Ginny laughed. "That doesn't surprise me in the least."
"I liked her almost instantly and then I felt guilty for liking her because she wasn't special. I remember thinking that my father would probably try and get Snape fired if he knew that I was studying with an American witch who had no money and no connections," he explained.
"When did it change?" She asked.
"With legilimency, actually. Lyra saw me. That is, she saw some things about me that I didn't like. I expected her to ridicule me for them as my father would, but instead she told me that it was okay. That I was normal and shouldn't worry so much. For the first time ever, the idea of being normal made me feel free in a way that being 'special' never had because it let me really connect with someone outside my family," he said.
"Blimey," Ginny muttered.
"What?" He asked.
"Er...it's just that you're like...thoughtful...full of thoughts. I didn't expect that...no offense."

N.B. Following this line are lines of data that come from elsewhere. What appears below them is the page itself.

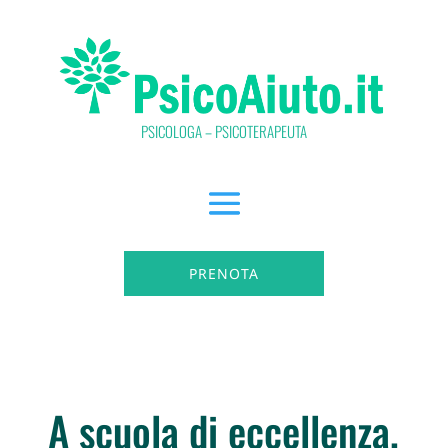
PSICOLOGA – PSICOTERAPEUTA
PRENOTA
A scuola di eccellenza,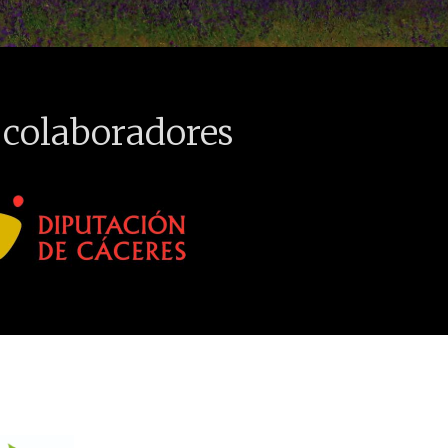
 colaboradores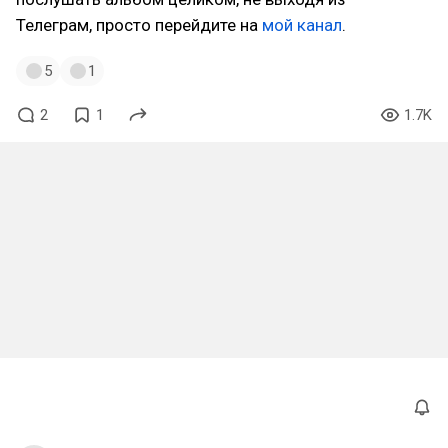
Телеграм, просто перейдите на
мой канал
.
5
1
2
1
1.7K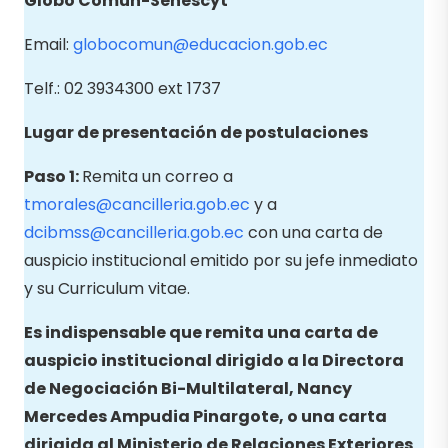
Globo Común-Senescyt
Email:
globocomun@educacion.gob.ec
Telf.: 02 3934300 ext 1737
Lugar de presentación de postulaciones
Paso 1:
Remita un correo a
tmorales@cancilleria.gob.ec
y a
dcibmss@cancilleria.gob.ec
con una carta de
auspicio institucional emitido por su jefe inmediato
y su Curriculum vitae.
Es indispensable que remita una carta de
auspicio institucional dirigido a la Directora
de Negociación Bi-Multilateral, Nancy
Mercedes Ampudia Pinargote, o una carta
dirigida al Ministerio de Relaciones Exteriores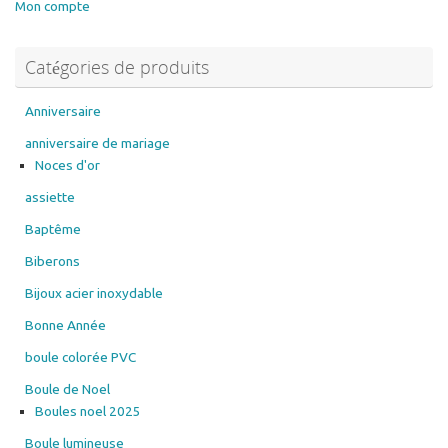
Mon compte
Catégories de produits
Anniversaire
anniversaire de mariage
Noces d'or
assiette
Baptême
Biberons
Bijoux acier inoxydable
Bonne Année
boule colorée PVC
Boule de Noel
Boules noel 2025
Boule lumineuse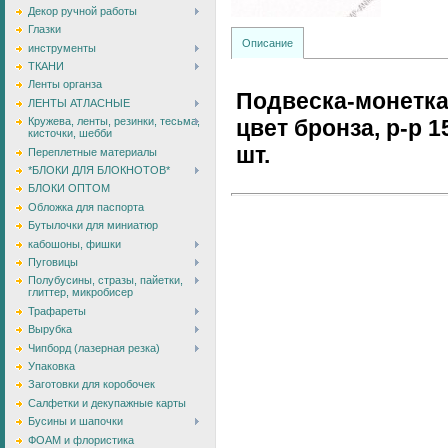
Декор ручной работы
Глазки
Описание
инструменты
ТКАНИ
Ленты органза
Подвеска-монетка,
ЛЕНТЫ АТЛАСНЫЕ
цвет бронза, р-р 1
Кружева, ленты, резинки, тесьма,
кисточки, шебби
шт.
Переплетные материалы
*БЛОКИ ДЛЯ БЛОКНОТОВ*
БЛОКИ ОПТОМ
Обложка для паспорта
Бутылочки для миниатюр
кабошоны, фишки
Пуговицы
Полубусины, стразы, пайетки,
глиттер, микробисер
Трафареты
Вырубка
Чипборд (лазерная резка)
Упаковка
Заготовки для коробочек
Салфетки и декупажные карты
Бусины и шапочки
ФОАМ и флористика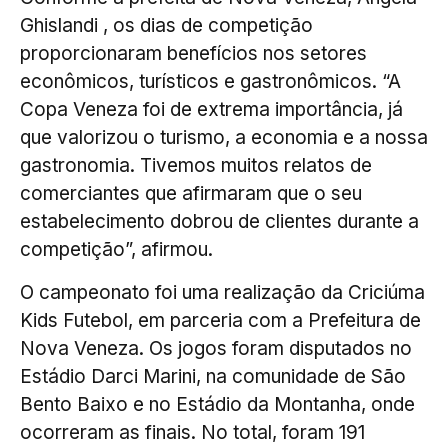
Ghislandi , os dias de competição
proporcionaram benefícios nos setores
econômicos, turísticos e gastronômicos. “A
Copa Veneza foi de extrema importância, já
que valorizou o turismo, a economia e a nossa
gastronomia. Tivemos muitos relatos de
comerciantes que afirmaram que o seu
estabelecimento dobrou de clientes durante a
competição”, afirmou.
O campeonato foi uma realização da Criciúma
Kids Futebol, em parceria com a Prefeitura de
Nova Veneza. Os jogos foram disputados no
Estádio Darci Marini, na comunidade de São
Bento Baixo e no Estádio da Montanha, onde
ocorreram as finais. No total, foram 191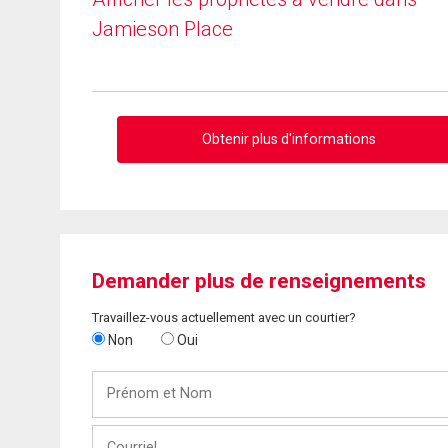
Jamieson Place
Obtenir plus d'informations
Demander plus de renseignements
Travaillez-vous actuellement avec un courtier?
Non
Oui
Prénom
et
Nom
Courriel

He laughed. "What did you think I was doing all those years? Sitting pinch-faced behind a desk writing insults?"
"Well...yes? And making those Potter Stinks badges," she replied.
"Ha! Those were brilliant! I think I still have some at my Mother's. Would you like one?"
"Some days, more than you can possibly know," she replied dryly.
Draco laughed until his sides hurt. They had tea. It wasn't a completely terrible way to pass the morning.